[Instructions for the task] Look through the data below for the string "female", and copy every line where it turns up.

Start of Exercise material

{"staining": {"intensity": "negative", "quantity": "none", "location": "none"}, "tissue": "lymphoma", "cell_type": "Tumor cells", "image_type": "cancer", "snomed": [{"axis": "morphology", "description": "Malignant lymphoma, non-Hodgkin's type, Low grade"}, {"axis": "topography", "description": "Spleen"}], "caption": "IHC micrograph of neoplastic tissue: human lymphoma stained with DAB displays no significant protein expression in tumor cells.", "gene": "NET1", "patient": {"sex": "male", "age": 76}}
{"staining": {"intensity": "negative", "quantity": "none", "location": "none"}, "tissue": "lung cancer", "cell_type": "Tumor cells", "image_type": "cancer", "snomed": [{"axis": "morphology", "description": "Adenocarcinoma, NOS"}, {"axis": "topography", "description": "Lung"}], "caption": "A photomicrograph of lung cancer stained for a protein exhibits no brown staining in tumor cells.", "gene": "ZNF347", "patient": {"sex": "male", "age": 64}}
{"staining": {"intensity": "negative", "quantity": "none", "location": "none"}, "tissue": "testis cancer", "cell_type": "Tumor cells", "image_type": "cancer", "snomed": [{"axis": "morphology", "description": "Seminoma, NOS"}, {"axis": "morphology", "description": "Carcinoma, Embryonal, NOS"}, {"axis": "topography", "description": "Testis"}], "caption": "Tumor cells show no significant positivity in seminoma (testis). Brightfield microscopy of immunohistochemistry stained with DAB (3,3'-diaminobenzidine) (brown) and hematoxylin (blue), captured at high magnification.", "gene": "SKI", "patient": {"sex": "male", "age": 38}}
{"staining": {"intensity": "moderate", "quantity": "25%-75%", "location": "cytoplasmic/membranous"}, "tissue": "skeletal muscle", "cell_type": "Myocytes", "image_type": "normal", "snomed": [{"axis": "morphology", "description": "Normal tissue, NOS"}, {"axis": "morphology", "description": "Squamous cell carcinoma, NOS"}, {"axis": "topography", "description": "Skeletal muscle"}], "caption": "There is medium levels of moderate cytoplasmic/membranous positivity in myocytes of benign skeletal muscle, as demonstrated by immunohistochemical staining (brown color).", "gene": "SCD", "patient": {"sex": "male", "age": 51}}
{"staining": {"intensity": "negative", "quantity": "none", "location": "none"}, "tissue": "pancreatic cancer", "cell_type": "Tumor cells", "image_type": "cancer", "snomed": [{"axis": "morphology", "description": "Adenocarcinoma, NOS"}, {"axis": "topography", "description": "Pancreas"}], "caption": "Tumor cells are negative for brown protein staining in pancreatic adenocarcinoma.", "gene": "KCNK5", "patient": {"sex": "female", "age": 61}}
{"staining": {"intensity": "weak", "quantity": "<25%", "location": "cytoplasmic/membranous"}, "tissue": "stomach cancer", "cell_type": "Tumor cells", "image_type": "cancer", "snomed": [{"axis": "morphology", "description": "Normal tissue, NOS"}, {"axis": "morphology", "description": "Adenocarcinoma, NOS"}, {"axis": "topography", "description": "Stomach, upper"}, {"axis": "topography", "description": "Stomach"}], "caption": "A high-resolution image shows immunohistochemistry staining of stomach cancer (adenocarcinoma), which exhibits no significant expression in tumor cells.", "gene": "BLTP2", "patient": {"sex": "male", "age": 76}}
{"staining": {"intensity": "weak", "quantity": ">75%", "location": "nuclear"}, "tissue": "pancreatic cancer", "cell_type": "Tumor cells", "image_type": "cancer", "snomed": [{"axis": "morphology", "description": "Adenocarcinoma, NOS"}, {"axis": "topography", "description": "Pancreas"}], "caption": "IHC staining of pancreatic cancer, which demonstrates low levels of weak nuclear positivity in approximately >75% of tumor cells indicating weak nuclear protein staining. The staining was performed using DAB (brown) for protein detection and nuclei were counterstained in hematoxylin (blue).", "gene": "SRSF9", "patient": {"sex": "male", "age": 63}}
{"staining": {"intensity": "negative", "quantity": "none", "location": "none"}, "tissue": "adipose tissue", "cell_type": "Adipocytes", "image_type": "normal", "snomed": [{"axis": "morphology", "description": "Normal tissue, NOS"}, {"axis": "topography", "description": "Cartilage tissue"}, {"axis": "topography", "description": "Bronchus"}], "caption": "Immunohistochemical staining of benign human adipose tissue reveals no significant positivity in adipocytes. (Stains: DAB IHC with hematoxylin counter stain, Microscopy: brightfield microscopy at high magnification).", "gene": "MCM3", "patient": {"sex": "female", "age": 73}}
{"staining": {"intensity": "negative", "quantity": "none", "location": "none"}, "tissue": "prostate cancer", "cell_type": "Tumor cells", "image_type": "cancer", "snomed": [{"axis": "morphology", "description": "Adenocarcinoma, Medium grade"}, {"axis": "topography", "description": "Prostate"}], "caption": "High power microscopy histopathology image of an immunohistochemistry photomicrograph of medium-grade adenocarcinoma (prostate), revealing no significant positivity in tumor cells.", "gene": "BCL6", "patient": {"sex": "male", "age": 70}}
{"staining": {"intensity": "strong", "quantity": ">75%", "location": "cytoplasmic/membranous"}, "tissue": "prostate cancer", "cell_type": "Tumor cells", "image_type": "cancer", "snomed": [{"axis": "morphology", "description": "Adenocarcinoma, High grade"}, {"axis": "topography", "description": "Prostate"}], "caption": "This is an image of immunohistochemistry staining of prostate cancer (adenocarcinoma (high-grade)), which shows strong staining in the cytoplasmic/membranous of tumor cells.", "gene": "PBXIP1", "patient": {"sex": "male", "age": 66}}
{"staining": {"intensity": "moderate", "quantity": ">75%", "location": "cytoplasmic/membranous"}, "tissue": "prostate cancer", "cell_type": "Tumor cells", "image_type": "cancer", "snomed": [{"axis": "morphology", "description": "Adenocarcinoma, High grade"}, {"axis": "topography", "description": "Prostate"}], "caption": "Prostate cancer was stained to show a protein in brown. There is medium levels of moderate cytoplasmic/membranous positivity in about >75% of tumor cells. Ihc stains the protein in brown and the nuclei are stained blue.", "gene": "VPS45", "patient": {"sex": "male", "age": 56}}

End of Exercise material

[Exercise response]
{"staining": {"intensity": "negative", "quantity": "none", "location": "none"}, "tissue": "pancreatic cancer", "cell_type": "Tumor cells", "image_type": "cancer", "snomed": [{"axis": "morphology", "description": "Adenocarcinoma, NOS"}, {"axis": "topography", "description": "Pancreas"}], "caption": "Tumor cells are negative for brown protein staining in pancreatic adenocarcinoma.", "gene": "KCNK5", "patient": {"sex": "female", "age": 61}}
{"staining": {"intensity": "negative", "quantity": "none", "location": "none"}, "tissue": "adipose tissue", "cell_type": "Adipocytes", "image_type": "normal", "snomed": [{"axis": "morphology", "description": "Normal tissue, NOS"}, {"axis": "topography", "description": "Cartilage tissue"}, {"axis": "topography", "description": "Bronchus"}], "caption": "Immunohistochemical staining of benign human adipose tissue reveals no significant positivity in adipocytes. (Stains: DAB IHC with hematoxylin counter stain, Microscopy: brightfield microscopy at high magnification).", "gene": "MCM3", "patient": {"sex": "female", "age": 73}}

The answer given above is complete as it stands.